Centralized Spending lowers the affordability of a living standard
Too much money spent by too few decision-makers
Finance Quiz
1) Who, ultimately, pays off debt?
2) What, ultimately, is used in order to pay off debt?
Answer Key
1) households
2) income
Lost Affordability of Living Standards
Private allocation of resources (ie., economic freedom) is optimal because of how sensitive it is to realities on the ground. A trillion decentralized economic decisions made in a year will always outperform a million centralized ones.
Whenever the government spends more, regardless of what it is spent on, then private decision makers are further restricted, and results end up poor.
But for at least a little while, you can maintain a former living standard even after losing economic freedom, as when the federal government allocates even more of the resources of society — such as by funding more medical research, or whatever.
Although you can only maintain former living standards by going ever deeper into debt. If all non-financial debt got divided equally into all family households, that “per household” share of all debt would be higher than the median family income.
From the early 1950s to the early 1970s, it was 3 times the median income:
But the United States has been drifting away from free market capitalism ever since as far back as at least the 1960s, with a transient restoration of economic freedom during the Reagan years.
Because of moving away from economic freedom, and having the government allocate more and more of the resources (statist centralized economy), the “household share” of debt is now over 9 times the median income.
Centralization is the Cause of Economic Stagnation
Here is the inverse, the income divided by the debt, which shows income as a decimal proportion of debt, along with total (federal + state + local) government spending as a decimal proportion of GDP:
The red line at top left shows median income was ~33% of “per household” debt for at least 20 years in a row. But that red line drops steadily after the blue line (total government share of GDP) crosses 30% of GDP — roughly 16% of GDP for the federal government and 14% of GDP for the state/local governments.

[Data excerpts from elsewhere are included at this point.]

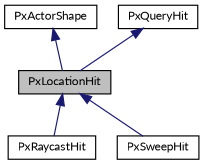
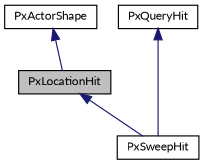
  digraph {
    fontname=Lato
    node [color=black fillcolor=white fontname=Lato fontsize=10 shape=record style=filled]
    edge [color=midnightblue dir=back fontname=Lato fontsize=10 labelfontname=Helvetica labelfontsize=10 style=solid]
    n1 [fillcolor=grey75 fontcolor=black height=0.2 label=PxLocationHit width=0.4]
-   n2 [height=0.2 label=PxRaycastHit width=0.4]
    n3 [height=0.2 label=PxSweepHit width=0.4]
    n4 [height=0.2 label=PxQueryHit width=0.4]
    n5 [height=0.2 label=PxActorShape width=0.4]
-   n1 -> n2
    n1 -> n3
-   n4 -> n1
+   n4 -> n3
    n5 -> n1
  }
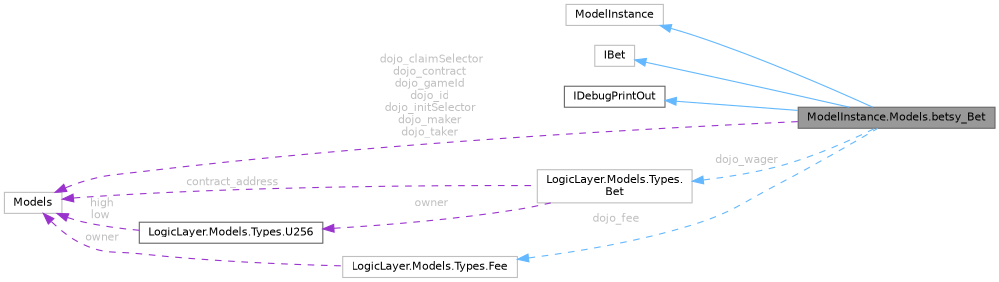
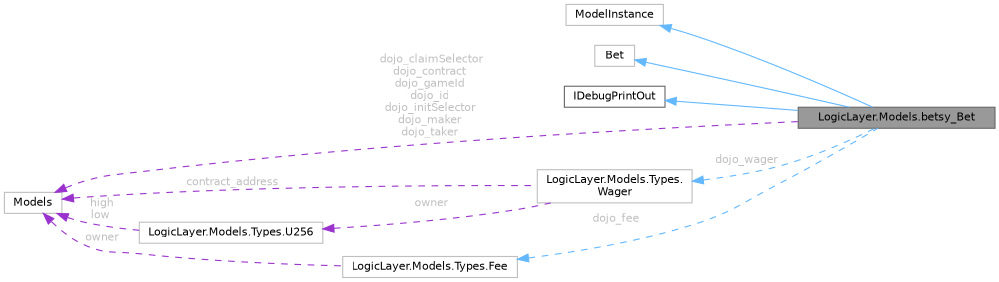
  digraph {
    rankdir=LR
    node [color=grey75 fillcolor=white fontname=Helvetica fontsize=10 shape=box style=filled]
    edge [color=steelblue1 dir=back fontname=Helvetica fontsize=10 labelfontname=Helvetica labelfontsize=10 style=dashed fontcolor=grey]
-   n1 [color=gray40 fillcolor=grey60 fontcolor=black height=0.2 label="ModelInstance.Models.betsy_Bet" width=0.4]
+   n1 [color=gray40 fillcolor=grey60 fontcolor=black height=0.2 label="LogicLayer.Models.betsy_Bet" width=0.4]
    n2 [height=0.2 label=ModelInstance width=0.4]
-   n3 [height=0.2 label=IBet width=0.4]
+   n3 [height=0.2 label=Bet width=0.4]
    n4 [color=gray40 height=0.2 label=IDebugPrintOut width=0.4]
    n5 [height=0.2 label=Models width=0.4]
-   n6 [height=0.2 label="LogicLayer.Models.Types.\lBet" width=0.4]
-   n7 [color=gray40 height=0.2 label="LogicLayer.Models.Types.U256" width=0.4]
+   n6 [height=0.2 label="LogicLayer.Models.Types.\lWager" width=0.4]
+   n7 [height=0.2 label="LogicLayer.Models.Types.U256" width=0.4]
    n8 [height=0.2 label="LogicLayer.Models.Types.Fee" width=0.4]
    n2 -> n1 [style=solid fontcolor=""]
    n3 -> n1 [style=solid fontcolor=""]
    n4 -> n1 [style=solid fontcolor=""]
    n5 -> n1 [color=darkorchid3 label=" dojo_claimSelector\ndojo_contract\ndojo_gameId\ndojo_id\ndojo_initSelector\ndojo_maker\ndojo_taker"]
    n5 -> n6 [color=darkorchid3 label=" contract_address"]
    n5 -> n7 [color=darkorchid3 label=" high\nlow"]
    n5 -> n8 [color=darkorchid3 label=" owner"]
    n6 -> n1 [label=" dojo_wager"]
    n7 -> n6 [color=darkorchid3 label=" owner"]
    n8 -> n1 [label=" dojo_fee"]
  }
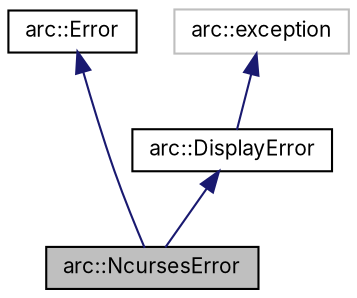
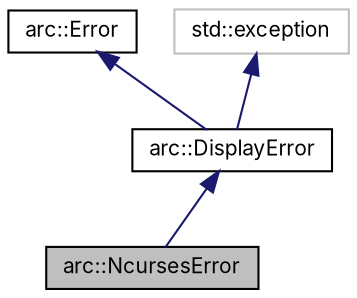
  digraph {
    fontname=Inter
    node [color=black fillcolor=white fontname=Inter fontsize=10 shape=record style=filled]
    edge [color=midnightblue dir=back fontname=Inter fontsize=10 labelfontname=Helvetica labelfontsize=10 style=solid]
    n1 [fillcolor=grey75 fontcolor=black height=0.2 label="arc::NcursesError" width=0.4]
    n2 [height=0.2 label="arc::DisplayError" width=0.4]
    n3 [height=0.2 label="arc::Error" width=0.4]
-   n4 [color=grey75 height=0.2 label="arc::exception" width=0.4]
+   n4 [color=grey75 height=0.2 label="std::exception" width=0.4]
    n2 -> n1
-   n3 -> n1
+   n3 -> n2
    n4 -> n2
  }
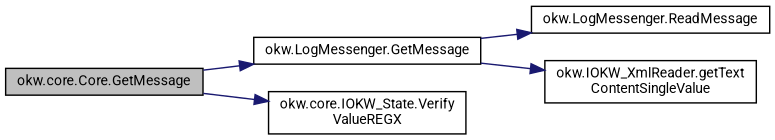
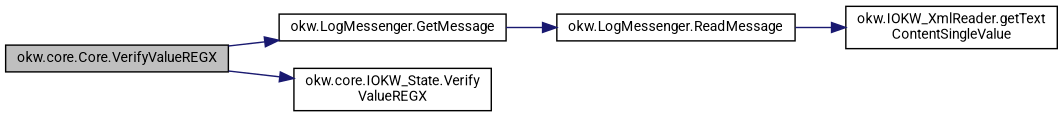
  digraph {
    fontname=Roboto
    rankdir=LR
    node [color=black fillcolor=white fontname=Roboto fontsize=10 shape=record style=filled]
    edge [color=midnightblue fontname=Roboto fontsize=10 labelfontname=Helvetica labelfontsize=10 style=solid]
-   n1 [fillcolor=grey75 fontcolor=black height=0.2 label="okw.core.Core.GetMessage" width=0.4]
+   n1 [fillcolor=grey75 fontcolor=black height=0.2 label="okw.core.Core.VerifyValueREGX" width=0.4]
    n2 [height=0.2 label="okw.LogMessenger.GetMessage" width=0.4]
    n3 [height=0.2 label="okw.core.IOKW_State.Verify\lValueREGX" width=0.4]
    n4 [height=0.2 label="okw.LogMessenger.ReadMessage" width=0.4]
    n5 [height=0.2 label="okw.IOKW_XmlReader.getText\lContentSingleValue" width=0.4]
    n1 -> n2
    n1 -> n3
    n2 -> n4
-   n2 -> n5
+   n4 -> n5
  }
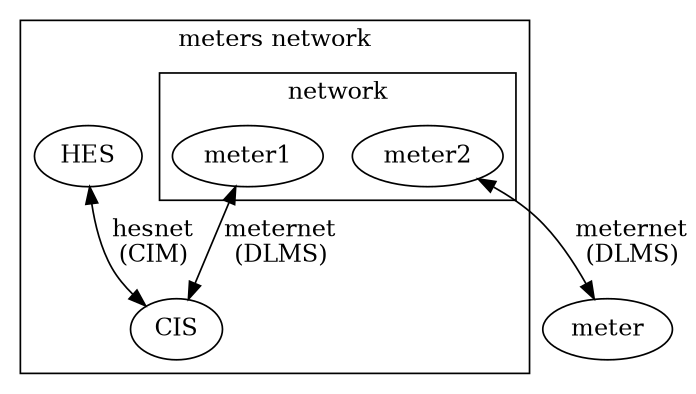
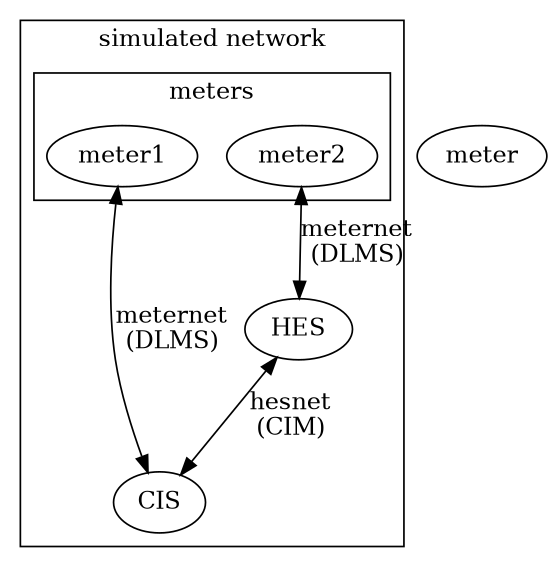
  graph {
    edge [dir=both]
    meter1
    meter2
    HES
    CIS
    n5 [label=meter]
    subgraph cluster_1 {
-     label="meters network"
+     label="simulated network"
      HES
      CIS
      subgraph cluster_2 {
-       label=network
+       label=meters
        subgraph sub_3 {
          label=meters
          rank=same
          meter1
          meter2
        }
      }
    }
    meter1 -- CIS [label="meternet\n(DLMS)"]
-   meter2 -- n5 [label="meternet\n(DLMS)"]
+   meter2 -- HES [label="meternet\n(DLMS)"]
    HES -- CIS [label="hesnet\n(CIM)"]
  }
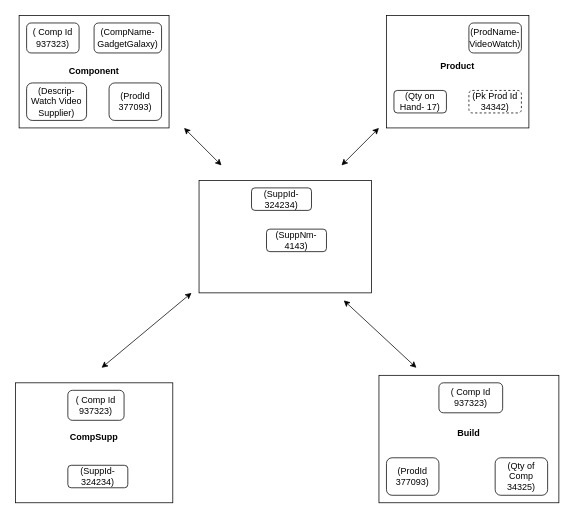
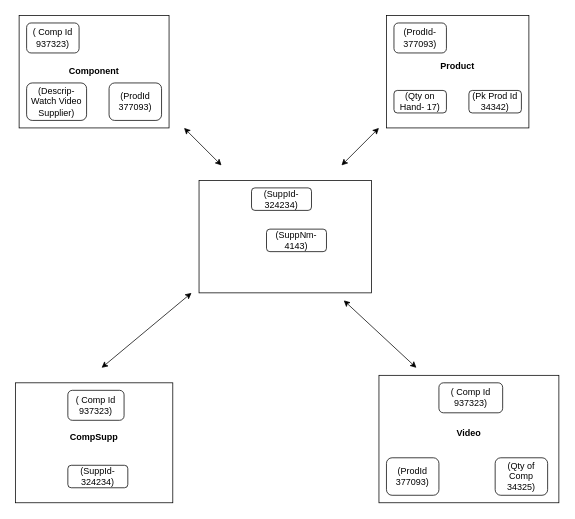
  <mxCell id="0" />
  <mxCell id="1" parent="0" />
  <mxCell id="2" value="&lt;b&gt;Component&lt;/b&gt;" style="rounded=0;whiteSpace=wrap;html=1;" vertex="1" parent="1"><mxGeometry x="25" y="20" width="200" height="150" as="geometry" /></mxCell>
  <mxCell id="3" value="&lt;b&gt;Product&lt;/b&gt;&lt;div&gt;&lt;br&gt;&lt;/div&gt;" style="rounded=0;whiteSpace=wrap;html=1;" vertex="1" parent="1"><mxGeometry x="515" y="20" width="190" height="150" as="geometry" /></mxCell>
  <mxCell id="4" value="&lt;b&gt;SuppNm&lt;/b&gt;" style="rounded=0;whiteSpace=wrap;html=1;" vertex="1" parent="1"><mxGeometry x="265" y="240" width="230" height="150" as="geometry" /></mxCell>
  <mxCell id="5" value="&lt;b&gt;CompSupp&lt;/b&gt;&lt;div&gt;&lt;br&gt;&lt;/div&gt;" style="rounded=0;whiteSpace=wrap;html=1;" vertex="1" parent="1"><mxGeometry x="20" y="510" width="210" height="160" as="geometry" /></mxCell>
- <mxCell id="6" value="&lt;b&gt;Build&lt;/b&gt;&lt;div&gt;&lt;br&gt;&lt;/div&gt;" style="rounded=0;whiteSpace=wrap;html=1;" vertex="1" parent="1"><mxGeometry x="505" y="500" width="240" height="170" as="geometry" /></mxCell>
+ <mxCell id="6" value="&lt;b&gt;Video&lt;/b&gt;&lt;div&gt;&lt;br&gt;&lt;/div&gt;" style="rounded=0;whiteSpace=wrap;html=1;" vertex="1" parent="1"><mxGeometry x="505" y="500" width="240" height="170" as="geometry" /></mxCell>
  <mxCell id="7" value="" style="endArrow=classic;startArrow=classic;html=1;rounded=0;" edge="1" parent="1"><mxGeometry width="50" height="50" relative="1" as="geometry"><mxPoint x="505" y="170" as="sourcePoint" /><mxPoint x="455" y="220" as="targetPoint" /></mxGeometry></mxCell>
  <mxCell id="8" value="" style="endArrow=classic;startArrow=classic;html=1;rounded=0;" edge="1" parent="1"><mxGeometry width="50" height="50" relative="1" as="geometry"><mxPoint x="295" y="220" as="sourcePoint" /><mxPoint x="245" y="170" as="targetPoint" /></mxGeometry></mxCell>
  <mxCell id="9" value="" style="endArrow=classic;startArrow=classic;html=1;rounded=0;" edge="1" parent="1"><mxGeometry width="50" height="50" relative="1" as="geometry"><mxPoint x="135" y="490" as="sourcePoint" /><mxPoint x="255" y="390" as="targetPoint" /></mxGeometry></mxCell>
  <mxCell id="10" value="" style="endArrow=classic;startArrow=classic;html=1;rounded=0;entryX=1.067;entryY=1.133;entryDx=0;entryDy=0;entryPerimeter=0;" edge="1" parent="1"><mxGeometry width="50" height="50" relative="1" as="geometry"><mxPoint x="555" y="490" as="sourcePoint" /><mxPoint x="458.04" y="400" as="targetPoint" /></mxGeometry></mxCell>
  <mxCell id="11" value="( Comp Id 937323)" style="rounded=1;whiteSpace=wrap;html=1;" vertex="1" parent="1"><mxGeometry x="35" y="30" width="70" height="40" as="geometry" /></mxCell>
- <mxCell id="12" value="(CompName- GadgetGalaxy)" style="rounded=1;whiteSpace=wrap;html=1;" vertex="1" parent="1"><mxGeometry x="125" y="30" width="90" height="40" as="geometry" /></mxCell>
  <mxCell id="13" value="(Descrip- Watch Video Supplier)" style="rounded=1;whiteSpace=wrap;html=1;" vertex="1" parent="1"><mxGeometry x="35" y="110" width="80" height="50" as="geometry" /></mxCell>
+ <mxCell id="14" value="(ProdId-377093)" style="rounded=1;whiteSpace=wrap;html=1;" vertex="1" parent="1"><mxGeometry x="525" y="30" width="70" height="40" as="geometry" /></mxCell>
  <mxCell id="15" value="(ProdId 377093)" style="rounded=1;whiteSpace=wrap;html=1;" vertex="1" parent="1"><mxGeometry x="145" y="110" width="70" height="50" as="geometry" /></mxCell>
- <mxCell id="16" value="(ProdName- VideoWatch)" style="rounded=1;whiteSpace=wrap;html=1;" vertex="1" parent="1"><mxGeometry x="625" y="30" width="70" height="40" as="geometry" /></mxCell>
  <mxCell id="17" value="(Qty on Hand- 17)" style="rounded=1;whiteSpace=wrap;html=1;" vertex="1" parent="1"><mxGeometry x="525" y="120" width="70" height="30" as="geometry" /></mxCell>
- <mxCell id="18" value="(Pk Prod Id 34342)" style="rounded=1;whiteSpace=wrap;html=1;dashed=1;" vertex="1" parent="1"><mxGeometry x="625" y="120" width="70" height="30" as="geometry" /></mxCell>
+ <mxCell id="18" value="(Pk Prod Id 34342)" style="rounded=1;whiteSpace=wrap;html=1;" vertex="1" parent="1"><mxGeometry x="625" y="120" width="70" height="30" as="geometry" /></mxCell>
  <mxCell id="19" value="(SuppNm-4143)" style="rounded=1;whiteSpace=wrap;html=1;" vertex="1" parent="1"><mxGeometry x="355" y="305" width="80" height="30" as="geometry" /></mxCell>
  <mxCell id="20" value="(SuppId- 324234)" style="rounded=1;whiteSpace=wrap;html=1;" vertex="1" parent="1"><mxGeometry x="335" y="250" width="80" height="30" as="geometry" /></mxCell>
  <mxCell id="21" value="(SuppId- 324234)" style="rounded=1;whiteSpace=wrap;html=1;" vertex="1" parent="1"><mxGeometry x="90" y="620" width="80" height="30" as="geometry" /></mxCell>
  <mxCell id="22" value="( Comp Id 937323)" style="rounded=1;whiteSpace=wrap;html=1;" vertex="1" parent="1"><mxGeometry x="90" y="520" width="75" height="40" as="geometry" /></mxCell>
  <mxCell id="23" value="( Comp Id 937323)" style="rounded=1;whiteSpace=wrap;html=1;" vertex="1" parent="1"><mxGeometry x="585" y="510" width="85" height="40" as="geometry" /></mxCell>
  <mxCell id="24" value="(Qty of Comp 34325)" style="rounded=1;whiteSpace=wrap;html=1;" vertex="1" parent="1"><mxGeometry x="660" y="610" width="70" height="50" as="geometry" /></mxCell>
  <mxCell id="25" value="(ProdId 377093)" style="rounded=1;whiteSpace=wrap;html=1;" vertex="1" parent="1"><mxGeometry x="515" y="610" width="70" height="50" as="geometry" /></mxCell>
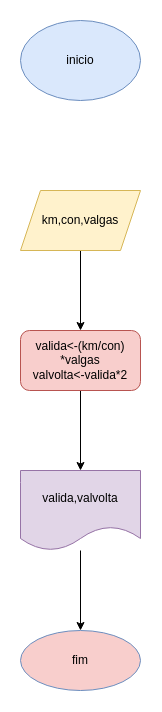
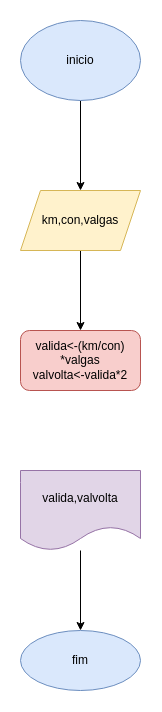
  <mxCell id="0" />
  <mxCell id="1" parent="0" />
+ <mxCell id="2" value="" style="edgeStyle=orthogonalEdgeStyle;rounded=0;orthogonalLoop=1;jettySize=auto;html=1;" edge="1" parent="1" source="3" target="5"><mxGeometry relative="1" as="geometry" /></mxCell>
  <mxCell id="3" value="inicio" style="ellipse;whiteSpace=wrap;html=1;fillColor=#dae8fc;strokeColor=#6c8ebf;" vertex="1" parent="1"><mxGeometry x="20" y="20" width="120" height="80" as="geometry" /></mxCell>
  <mxCell id="4" value="" style="edgeStyle=orthogonalEdgeStyle;rounded=0;orthogonalLoop=1;jettySize=auto;html=1;" edge="1" parent="1" source="5" target="7"><mxGeometry relative="1" as="geometry" /></mxCell>
  <mxCell id="5" value="km,con,valgas" style="shape=parallelogram;perimeter=parallelogramPerimeter;whiteSpace=wrap;html=1;fixedSize=1;fillColor=#fff2cc;strokeColor=#d6b656;" vertex="1" parent="1"><mxGeometry x="20" y="190" width="120" height="60" as="geometry" /></mxCell>
- <mxCell id="6" value="" style="edgeStyle=orthogonalEdgeStyle;rounded=0;orthogonalLoop=1;jettySize=auto;html=1;" edge="1" parent="1" source="7" target="9"><mxGeometry relative="1" as="geometry" /></mxCell>
  <mxCell id="7" value="valida&amp;lt;-(km/con) *valgas&lt;br&gt;valvolta&amp;lt;-valida*2" style="whiteSpace=wrap;html=1;fillColor=#f8cecc;strokeColor=#b85450;rounded=1;" vertex="1" parent="1"><mxGeometry x="20" y="330" width="120" height="60" as="geometry" /></mxCell>
  <mxCell id="8" value="" style="edgeStyle=orthogonalEdgeStyle;rounded=0;orthogonalLoop=1;jettySize=auto;html=1;" edge="1" parent="1" source="9" target="10"><mxGeometry relative="1" as="geometry" /></mxCell>
  <mxCell id="9" value="valida,valvolta" style="shape=document;whiteSpace=wrap;html=1;boundedLbl=1;fillColor=#e1d5e7;strokeColor=#9673a6;" vertex="1" parent="1"><mxGeometry x="20" y="470" width="120" height="80" as="geometry" /></mxCell>
- <mxCell id="10" value="fim" style="ellipse;whiteSpace=wrap;html=1;fillColor=#f8cecc;strokeColor=#6c8ebf;" vertex="1" parent="1"><mxGeometry x="20" y="630" width="120" height="60" as="geometry" /></mxCell>
+ <mxCell id="10" value="fim" style="ellipse;whiteSpace=wrap;html=1;fillColor=#dae8fc;strokeColor=#6c8ebf;" vertex="1" parent="1"><mxGeometry x="20" y="630" width="120" height="60" as="geometry" /></mxCell>
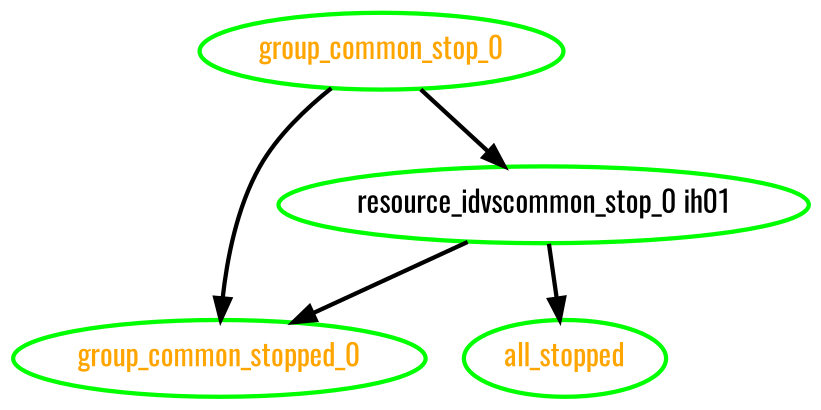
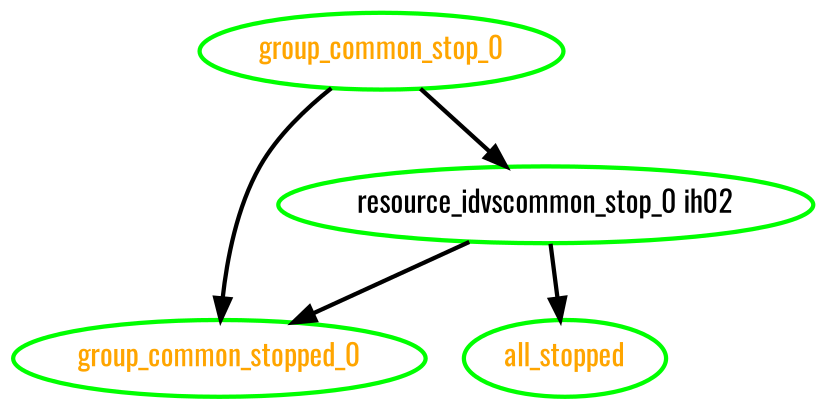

After that level of resource allocation by the government, there was no way to maintain living standards in the US, except by going further and further into debt. Sustainable living standards come from the production of value, something which happens in the private sector.
“Sustainable Growth”
Using the enemy’s language, we can talk about sustainable growth, but not in the sense that they mean. When they say “sustainable” then they mean that you have to eat bugs, and that you will “own nothing, and be happy.”
It’s a scam and the only thing it sustains is their money and power.
But that type of thing doesn’t sustain anything worth having. What’s really worth having, is having it be affordable to maintain a living standard. That thing which is worth having, which is worth sustaining, only comes from a market-driven production of value — i.e., only comes from private-sector production.
To get the GDP just for the private sector, you subtract government spending. Here is the nominal (not adjusted for inflation) private-sector-GDP per capita:
With a few hiccups, it looks like the nominal “dollars per person” have been going up, so there is no cause for alarm yet — until you obtain the real value of those dollars by an accurate index of inflation.
Using the Social Security National “Average Wage Index” (AWI), you get a more accurate index of inflation than the conventional Consumer Price Index (CPI) because the CPI is fraught with subjective “hedonic quality adjustments” — where some bureaucrat somewhere personally decides that quality has improved in a product.
After making that personal and subjective decision, the entire index is shifted. Using the more accurate index (AWI), here is the real private-sector-GDP per capita (real PGDPPC):
Notice how large the current setback is to the affordability of living standards in the US. Admittedly, 2022 was a little better than 2021, but the data set for AWI didn’t go out that far yet.
Even still, the private sector GDP per capita in 2021 was lower than it had ever been for 70 years of data, and the 2022 value (when available) will still be much, much lower than was seen in 1966 — over a half-century prior.
Even with the improvements of 2022, the economic setback of having the government allocate such a large share of resources sets the USA back by more than 56 years. This is the same thing that happened to Soviet Russia after one single golden decade (1948-1958).
We should have learned from that, rather than trying to emulate them.